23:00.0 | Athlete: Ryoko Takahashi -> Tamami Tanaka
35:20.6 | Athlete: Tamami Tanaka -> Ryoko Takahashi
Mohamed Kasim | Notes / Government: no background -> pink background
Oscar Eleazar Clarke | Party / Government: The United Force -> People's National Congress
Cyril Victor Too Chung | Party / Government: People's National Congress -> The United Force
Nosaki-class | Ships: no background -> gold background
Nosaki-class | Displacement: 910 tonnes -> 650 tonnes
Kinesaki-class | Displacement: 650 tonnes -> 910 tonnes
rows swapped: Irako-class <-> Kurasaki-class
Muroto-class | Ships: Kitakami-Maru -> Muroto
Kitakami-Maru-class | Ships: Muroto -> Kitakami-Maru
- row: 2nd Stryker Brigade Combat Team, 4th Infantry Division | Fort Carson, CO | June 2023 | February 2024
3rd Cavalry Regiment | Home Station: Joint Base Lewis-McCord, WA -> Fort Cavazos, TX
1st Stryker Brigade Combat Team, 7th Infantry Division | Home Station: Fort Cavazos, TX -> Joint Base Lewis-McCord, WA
========================================
=== Prompt ===
Reproduce all the records above in full, substituting "Garrison" for "Home Station" everywhere it appears and leaving everything else unchanged.

=== Correct result ===
23:00.0 | Athlete: Ryoko Takahashi -> Tamami Tanaka
35:20.6 | Athlete: Tamami Tanaka -> Ryoko Takahashi
Mohamed Kasim | Notes / Government: no background -> pink background
Oscar Eleazar Clarke | Party / Government: The United Force -> People's National Congress
Cyril Victor Too Chung | Party / Government: People's National Congress -> The United Force
Nosaki-class | Ships: no background -> gold background
Nosaki-class | Displacement: 910 tonnes -> 650 tonnes
Kinesaki-class | Displacement: 650 tonnes -> 910 tonnes
rows swapped: Irako-class <-> Kurasaki-class
Muroto-class | Ships: Kitakami-Maru -> Muroto
Kitakami-Maru-class | Ships: Muroto -> Kitakami-Maru
- row: 2nd Stryker Brigade Combat Team, 4th Infantry Division | Fort Carson, CO | June 2023 | February 2024
3rd Cavalry Regiment | Garrison: Joint Base Lewis-McCord, WA -> Fort Cavazos, TX
1st Stryker Brigade Combat Team, 7th Infantry Division | Garrison: Fort Cavazos, TX -> Joint Base Lewis-McCord, WA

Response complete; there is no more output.